**Exercise objective**
Please reproduce each line of the material below without any change, in the same order.

[[ Given records, beginning ]]

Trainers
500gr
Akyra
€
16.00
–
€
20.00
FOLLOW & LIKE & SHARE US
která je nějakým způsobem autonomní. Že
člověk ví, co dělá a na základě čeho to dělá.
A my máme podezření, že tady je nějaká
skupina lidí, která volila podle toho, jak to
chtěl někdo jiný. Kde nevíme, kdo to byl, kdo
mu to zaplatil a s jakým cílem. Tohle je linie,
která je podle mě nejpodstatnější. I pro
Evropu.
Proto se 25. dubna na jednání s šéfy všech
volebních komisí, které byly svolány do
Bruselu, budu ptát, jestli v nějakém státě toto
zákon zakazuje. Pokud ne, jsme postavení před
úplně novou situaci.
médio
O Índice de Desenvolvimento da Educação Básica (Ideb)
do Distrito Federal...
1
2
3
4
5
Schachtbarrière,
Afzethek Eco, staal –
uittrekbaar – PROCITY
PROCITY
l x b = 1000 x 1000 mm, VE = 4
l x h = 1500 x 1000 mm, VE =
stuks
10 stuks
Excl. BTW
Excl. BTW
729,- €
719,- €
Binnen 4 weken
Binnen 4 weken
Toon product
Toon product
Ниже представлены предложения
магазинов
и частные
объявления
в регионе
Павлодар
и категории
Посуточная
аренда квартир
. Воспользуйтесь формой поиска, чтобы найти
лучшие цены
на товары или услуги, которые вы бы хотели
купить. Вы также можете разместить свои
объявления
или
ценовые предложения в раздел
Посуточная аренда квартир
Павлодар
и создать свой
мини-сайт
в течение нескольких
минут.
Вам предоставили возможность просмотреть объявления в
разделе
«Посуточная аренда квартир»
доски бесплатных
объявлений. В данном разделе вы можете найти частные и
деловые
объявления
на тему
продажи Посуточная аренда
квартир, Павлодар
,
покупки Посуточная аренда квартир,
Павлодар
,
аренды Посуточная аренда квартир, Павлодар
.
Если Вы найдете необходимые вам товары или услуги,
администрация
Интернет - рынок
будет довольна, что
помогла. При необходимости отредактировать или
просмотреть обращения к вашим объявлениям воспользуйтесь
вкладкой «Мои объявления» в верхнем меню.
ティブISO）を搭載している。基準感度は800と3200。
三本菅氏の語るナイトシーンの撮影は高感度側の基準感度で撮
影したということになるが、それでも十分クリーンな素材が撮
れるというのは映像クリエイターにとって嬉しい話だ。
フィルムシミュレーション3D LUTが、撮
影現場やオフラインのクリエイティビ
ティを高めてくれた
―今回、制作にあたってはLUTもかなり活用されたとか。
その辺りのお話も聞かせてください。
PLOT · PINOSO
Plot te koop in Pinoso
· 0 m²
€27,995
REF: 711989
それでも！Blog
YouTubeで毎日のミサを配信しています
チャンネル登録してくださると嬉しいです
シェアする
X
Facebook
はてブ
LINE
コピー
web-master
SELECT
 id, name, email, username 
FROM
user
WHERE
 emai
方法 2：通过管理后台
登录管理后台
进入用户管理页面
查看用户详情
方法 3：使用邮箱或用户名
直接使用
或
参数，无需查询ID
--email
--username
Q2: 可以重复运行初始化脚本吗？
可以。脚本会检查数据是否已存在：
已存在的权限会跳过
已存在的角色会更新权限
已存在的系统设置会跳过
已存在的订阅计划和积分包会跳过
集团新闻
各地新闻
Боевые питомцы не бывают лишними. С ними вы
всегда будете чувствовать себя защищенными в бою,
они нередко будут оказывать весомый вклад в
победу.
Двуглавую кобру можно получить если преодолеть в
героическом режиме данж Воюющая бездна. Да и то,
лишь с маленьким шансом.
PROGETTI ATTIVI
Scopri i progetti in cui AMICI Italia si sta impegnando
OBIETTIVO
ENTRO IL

[[ Given records, end ]]

**Task result**
Trainers
500gr
Akyra
€
16.00
–
€
20.00
FOLLOW & LIKE & SHARE US
která je nějakým způsobem autonomní. Že
člověk ví, co dělá a na základě čeho to dělá.
A my máme podezření, že tady je nějaká
skupina lidí, která volila podle toho, jak to
chtěl někdo jiný. Kde nevíme, kdo to byl, kdo
mu to zaplatil a s jakým cílem. Tohle je linie,
která je podle mě nejpodstatnější. I pro
Evropu.
Proto se 25. dubna na jednání s šéfy všech
volebních komisí, které byly svolány do
Bruselu, budu ptát, jestli v nějakém státě toto
zákon zakazuje. Pokud ne, jsme postavení před
úplně novou situaci.
médio
O Índice de Desenvolvimento da Educação Básica (Ideb)
do Distrito Federal...
1
2
3
4
5
Schachtbarrière,
Afzethek Eco, staal –
uittrekbaar – PROCITY
PROCITY
l x b = 1000 x 1000 mm, VE = 4
l x h = 1500 x 1000 mm, VE =
stuks
10 stuks
Excl. BTW
Excl. BTW
729,- €
719,- €
Binnen 4 weken
Binnen 4 weken
Toon product
Toon product
Ниже представлены предложения
магазинов
и частные
объявления
в регионе
Павлодар
и категории
Посуточная
аренда квартир
. Воспользуйтесь формой поиска, чтобы найти
лучшие цены
на товары или услуги, которые вы бы хотели
купить. Вы также можете разместить свои
объявления
или
ценовые предложения в раздел
Посуточная аренда квартир
Павлодар
и создать свой
мини-сайт
в течение нескольких
минут.
Вам предоставили возможность просмотреть объявления в
разделе
«Посуточная аренда квартир»
доски бесплатных
объявлений. В данном разделе вы можете найти частные и
деловые
объявления
на тему
продажи Посуточная аренда
квартир, Павлодар
,
покупки Посуточная аренда квартир,
Павлодар
,
аренды Посуточная аренда квартир, Павлодар
.
Если Вы найдете необходимые вам товары или услуги,
администрация
Интернет - рынок
будет довольна, что
помогла. При необходимости отредактировать или
просмотреть обращения к вашим объявлениям воспользуйтесь
вкладкой «Мои объявления» в верхнем меню.
ティブISO）を搭載している。基準感度は800と3200。
三本菅氏の語るナイトシーンの撮影は高感度側の基準感度で撮
影したということになるが、それでも十分クリーンな素材が撮
れるというのは映像クリエイターにとって嬉しい話だ。
フィルムシミュレーション3D LUTが、撮
影現場やオフラインのクリエイティビ
ティを高めてくれた
―今回、制作にあたってはLUTもかなり活用されたとか。
その辺りのお話も聞かせてください。
PLOT · PINOSO
Plot te koop in Pinoso
· 0 m²
€27,995
REF: 711989
それでも！Blog
YouTubeで毎日のミサを配信しています
チャンネル登録してくださると嬉しいです
シェアする
X
Facebook
はてブ
LINE
コピー
web-master
SELECT
 id, name, email, username 
FROM
user
WHERE
 emai
方法 2：通过管理后台
登录管理后台
进入用户管理页面
查看用户详情
方法 3：使用邮箱或用户名
直接使用
或
参数，无需查询ID
--email
--username
Q2: 可以重复运行初始化脚本吗？
可以。脚本会检查数据是否已存在：
已存在的权限会跳过
已存在的角色会更新权限
已存在的系统设置会跳过
已存在的订阅计划和积分包会跳过
集团新闻
各地新闻
Боевые питомцы не бывают лишними. С ними вы
всегда будете чувствовать себя защищенными в бою,
они нередко будут оказывать весомый вклад в
победу.
Двуглавую кобру можно получить если преодолеть в
героическом режиме данж Воюющая бездна. Да и то,
лишь с маленьким шансом.
PROGETTI ATTIVI
Scopri i progetti in cui AMICI Italia si sta impegnando
OBIETTIVO
ENTRO IL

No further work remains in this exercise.